La datazione certa del primo frammento 7Q5 risale al 50 dopo Cristo. La comunità scientifica è divisa; una parte nega pieno valore alle tesi del gesuita (ma come può essere altrimenti! Si negherebbe anche l’evidenza da parte di nemici della verità). Origene testimonia che il primo Vangelo ad essere scritto fu quello di Matteo (la cui prima versione fu in ebraico), non quello di Marco!, quindi la datazione dell’inizio della stesura del Nuovo Testamento si avvicina di molto alla crocifissione, morte e risurrezione di Cristo. Questo rende tali scritti assolutamente attendibili.

I papiri di Magdalen (P64)

Lo studioso Peter Thiede, seguendo un approccio paleografico standard - mediante confronto tra lo stile di scrittura del P64 e quello di altri papiri di datazione più sicura in particolare quelli di Qumran (stop archeologico al 68-70 dopo Cristo) e quelli di Ercolano (stop archeologico al 79 dopo Cristo - eruzione del Vesuvio) - ed avvalendosi di strumenti tecnologicamente all’avanguardia, come la microscopia elettronica, concluse che il frammento P64 sarebbe addirittura databile al I secolo dopo Cristo, scritto attorno al 50 dopo Cristo (prima della guerra giudaica). L’ipotesi non è accettata uniformemente in dottrina, ma certamente costringe a ripensare - retrodatando - l’epoca della prima stesura, evitando di collocarla molto lontano nel tempo.

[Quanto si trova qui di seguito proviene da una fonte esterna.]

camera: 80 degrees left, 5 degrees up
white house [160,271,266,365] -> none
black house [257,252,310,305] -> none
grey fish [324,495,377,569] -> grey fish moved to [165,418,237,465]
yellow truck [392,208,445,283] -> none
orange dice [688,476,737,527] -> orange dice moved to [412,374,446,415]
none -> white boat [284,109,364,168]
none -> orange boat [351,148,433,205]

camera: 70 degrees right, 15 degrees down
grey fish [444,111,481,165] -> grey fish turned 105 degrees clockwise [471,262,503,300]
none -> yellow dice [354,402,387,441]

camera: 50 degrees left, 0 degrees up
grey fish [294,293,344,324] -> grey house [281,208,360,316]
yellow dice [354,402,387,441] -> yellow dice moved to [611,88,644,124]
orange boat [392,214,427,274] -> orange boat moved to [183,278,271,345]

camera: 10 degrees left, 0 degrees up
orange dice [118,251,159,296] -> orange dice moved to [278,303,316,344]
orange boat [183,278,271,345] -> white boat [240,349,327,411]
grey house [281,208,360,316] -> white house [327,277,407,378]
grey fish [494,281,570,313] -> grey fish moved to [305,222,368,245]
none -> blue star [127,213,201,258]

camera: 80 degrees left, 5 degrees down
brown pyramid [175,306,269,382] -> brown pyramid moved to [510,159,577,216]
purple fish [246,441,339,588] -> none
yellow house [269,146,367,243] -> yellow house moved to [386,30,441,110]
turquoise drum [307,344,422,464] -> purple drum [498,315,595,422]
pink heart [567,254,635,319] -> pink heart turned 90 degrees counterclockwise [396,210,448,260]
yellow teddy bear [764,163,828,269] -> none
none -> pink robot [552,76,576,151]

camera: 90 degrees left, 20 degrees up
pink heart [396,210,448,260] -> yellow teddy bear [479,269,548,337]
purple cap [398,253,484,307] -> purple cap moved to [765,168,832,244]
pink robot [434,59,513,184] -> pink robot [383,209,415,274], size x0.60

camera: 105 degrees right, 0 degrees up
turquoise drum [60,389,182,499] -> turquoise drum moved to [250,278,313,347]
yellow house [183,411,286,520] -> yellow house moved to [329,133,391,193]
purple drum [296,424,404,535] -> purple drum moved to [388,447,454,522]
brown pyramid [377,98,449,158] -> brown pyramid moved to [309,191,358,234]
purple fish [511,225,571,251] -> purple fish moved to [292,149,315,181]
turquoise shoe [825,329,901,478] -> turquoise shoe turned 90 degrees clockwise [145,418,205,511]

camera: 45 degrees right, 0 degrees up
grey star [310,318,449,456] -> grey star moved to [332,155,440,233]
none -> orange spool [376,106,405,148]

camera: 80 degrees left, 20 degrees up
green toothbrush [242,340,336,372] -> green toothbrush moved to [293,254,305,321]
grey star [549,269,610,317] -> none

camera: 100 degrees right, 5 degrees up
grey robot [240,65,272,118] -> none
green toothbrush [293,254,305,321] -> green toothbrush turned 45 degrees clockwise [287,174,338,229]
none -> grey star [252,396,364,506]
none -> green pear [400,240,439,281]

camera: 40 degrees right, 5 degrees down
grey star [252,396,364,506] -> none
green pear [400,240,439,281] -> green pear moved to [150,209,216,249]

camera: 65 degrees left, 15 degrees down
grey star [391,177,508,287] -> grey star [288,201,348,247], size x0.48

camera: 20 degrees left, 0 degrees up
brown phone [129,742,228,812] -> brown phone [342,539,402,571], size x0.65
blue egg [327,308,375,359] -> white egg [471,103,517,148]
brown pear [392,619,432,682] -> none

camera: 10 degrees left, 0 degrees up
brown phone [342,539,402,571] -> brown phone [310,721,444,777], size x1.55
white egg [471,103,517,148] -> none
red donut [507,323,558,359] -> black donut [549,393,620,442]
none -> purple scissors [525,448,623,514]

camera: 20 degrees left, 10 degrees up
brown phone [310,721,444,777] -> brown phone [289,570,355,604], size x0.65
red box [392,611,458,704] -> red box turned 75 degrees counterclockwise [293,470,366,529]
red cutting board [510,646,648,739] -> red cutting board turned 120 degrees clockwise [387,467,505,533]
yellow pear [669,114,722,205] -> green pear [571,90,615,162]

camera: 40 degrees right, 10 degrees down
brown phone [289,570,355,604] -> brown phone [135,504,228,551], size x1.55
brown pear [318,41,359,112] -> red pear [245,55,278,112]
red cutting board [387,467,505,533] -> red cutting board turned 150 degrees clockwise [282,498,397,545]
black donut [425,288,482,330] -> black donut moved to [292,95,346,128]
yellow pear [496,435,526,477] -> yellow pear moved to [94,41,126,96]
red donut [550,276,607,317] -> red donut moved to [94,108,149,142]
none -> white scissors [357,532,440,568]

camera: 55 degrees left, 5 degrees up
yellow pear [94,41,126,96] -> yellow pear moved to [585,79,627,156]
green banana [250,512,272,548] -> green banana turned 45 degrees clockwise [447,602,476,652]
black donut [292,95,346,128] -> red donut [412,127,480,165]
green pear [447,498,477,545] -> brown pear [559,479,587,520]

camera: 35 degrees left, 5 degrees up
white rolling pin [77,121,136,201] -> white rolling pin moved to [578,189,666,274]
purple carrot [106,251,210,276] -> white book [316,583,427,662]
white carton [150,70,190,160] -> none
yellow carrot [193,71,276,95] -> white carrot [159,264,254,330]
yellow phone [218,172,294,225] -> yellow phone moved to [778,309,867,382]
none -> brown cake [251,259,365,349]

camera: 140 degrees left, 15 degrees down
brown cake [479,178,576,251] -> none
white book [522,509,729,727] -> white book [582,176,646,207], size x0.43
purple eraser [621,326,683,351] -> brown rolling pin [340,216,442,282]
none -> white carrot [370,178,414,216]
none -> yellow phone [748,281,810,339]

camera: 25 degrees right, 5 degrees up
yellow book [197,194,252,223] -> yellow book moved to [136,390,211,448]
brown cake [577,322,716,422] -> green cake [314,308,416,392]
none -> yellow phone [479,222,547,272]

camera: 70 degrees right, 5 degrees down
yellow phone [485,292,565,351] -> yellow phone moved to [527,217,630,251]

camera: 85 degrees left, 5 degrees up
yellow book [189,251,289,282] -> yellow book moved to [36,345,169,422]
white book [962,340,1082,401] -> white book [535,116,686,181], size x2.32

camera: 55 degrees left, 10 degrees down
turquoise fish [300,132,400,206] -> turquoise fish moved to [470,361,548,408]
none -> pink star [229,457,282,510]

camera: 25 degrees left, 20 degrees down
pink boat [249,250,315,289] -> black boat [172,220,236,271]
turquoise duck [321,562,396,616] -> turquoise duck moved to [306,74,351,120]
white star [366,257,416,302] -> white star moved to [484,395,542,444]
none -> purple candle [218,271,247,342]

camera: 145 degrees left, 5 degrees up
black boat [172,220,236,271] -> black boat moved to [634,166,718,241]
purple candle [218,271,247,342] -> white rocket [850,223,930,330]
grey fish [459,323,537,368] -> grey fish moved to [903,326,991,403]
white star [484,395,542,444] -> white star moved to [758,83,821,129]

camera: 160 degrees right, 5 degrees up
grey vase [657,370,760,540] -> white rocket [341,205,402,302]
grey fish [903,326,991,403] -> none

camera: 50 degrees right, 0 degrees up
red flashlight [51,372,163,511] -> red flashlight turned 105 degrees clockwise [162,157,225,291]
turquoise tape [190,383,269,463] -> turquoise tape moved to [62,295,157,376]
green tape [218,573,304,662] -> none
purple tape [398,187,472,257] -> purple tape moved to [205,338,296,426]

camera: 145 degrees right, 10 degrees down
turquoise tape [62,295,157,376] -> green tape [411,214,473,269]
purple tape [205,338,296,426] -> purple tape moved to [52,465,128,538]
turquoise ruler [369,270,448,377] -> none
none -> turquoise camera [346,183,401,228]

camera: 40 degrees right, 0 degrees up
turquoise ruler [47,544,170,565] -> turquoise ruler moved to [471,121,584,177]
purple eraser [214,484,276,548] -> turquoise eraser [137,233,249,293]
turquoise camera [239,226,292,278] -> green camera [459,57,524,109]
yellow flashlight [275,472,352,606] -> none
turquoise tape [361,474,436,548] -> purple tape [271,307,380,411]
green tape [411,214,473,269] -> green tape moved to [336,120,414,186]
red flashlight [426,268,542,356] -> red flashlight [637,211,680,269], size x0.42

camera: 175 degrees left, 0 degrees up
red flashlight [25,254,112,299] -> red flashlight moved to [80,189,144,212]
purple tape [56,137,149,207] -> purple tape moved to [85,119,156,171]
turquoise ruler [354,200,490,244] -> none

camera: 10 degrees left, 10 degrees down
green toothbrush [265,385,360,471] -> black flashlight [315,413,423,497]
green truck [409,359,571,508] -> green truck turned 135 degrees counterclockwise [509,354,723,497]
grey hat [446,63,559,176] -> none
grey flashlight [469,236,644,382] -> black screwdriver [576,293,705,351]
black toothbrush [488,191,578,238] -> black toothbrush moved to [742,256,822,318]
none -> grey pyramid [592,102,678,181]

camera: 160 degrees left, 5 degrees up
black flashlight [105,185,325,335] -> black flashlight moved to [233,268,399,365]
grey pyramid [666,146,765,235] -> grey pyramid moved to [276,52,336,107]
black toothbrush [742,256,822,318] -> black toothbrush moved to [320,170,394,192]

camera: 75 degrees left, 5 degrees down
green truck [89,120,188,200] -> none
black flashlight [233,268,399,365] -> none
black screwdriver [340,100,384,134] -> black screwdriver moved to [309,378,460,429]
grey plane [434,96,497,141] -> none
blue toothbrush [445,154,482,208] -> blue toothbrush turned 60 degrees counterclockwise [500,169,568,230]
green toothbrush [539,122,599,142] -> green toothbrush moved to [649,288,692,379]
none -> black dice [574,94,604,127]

Il Papiro di Rylands (P52)
frammenti del Vangelo secondo Giovanni (Giovanni 18,31-33. 37-38)

V’è uniformità da parte della comunità scientifica nel datare questi frammenti intorno al 125 dopo Cristo; il codice, scritto in greco (scriptio continua), riguarda un passo del Vangelo di San Giovanni: riguarda la narrazione del dialogo tra Gesù e Pilato, la cui effettiva esistenza storica è stata di recente confermata (1961) dal ritrovamento (a Cesarea Marittima) di una lapide del I secolo in cui si legge chiaramente il nome di Pilato. Il 125 dopo Cristo obbliga ad una riflessione importante: tra l’originale di Giovanni (certamente della fine del I secolo) e questo pezzo di papiro sarebbero passati meno di 30 anni: nessuna altra opera dell’antichità ha reperti manoscritti così vicini all’originale. Il Papiro Chester Beatty II (P46), inizialmente datato al 180-200 dopo Cristo (fine del II secolo) contenente resti delle lettere di Paolo, ha visto una nuova ipotesi di datazione ad opera del papirologo Young Kyu Kim, il quale ha proposto che questo papiro venga retro datato addirittura alla fine I secolo.

Papiro Egerton

La datazione per la stesura del papiro è collocata attorno al 140-160 dopo Cristo, farebbe di esso un frammento greco molto antico, dell'inizio del II secolo.

Non esiste, non soltanto una fede, ma neppure una storia che abbia tanto credito e tanto spazio documentale. Voler non credere sulla base di una propria asserita scientificità costituisce sempre più un atto falso, irrazionale e paradossalmente non scientifico.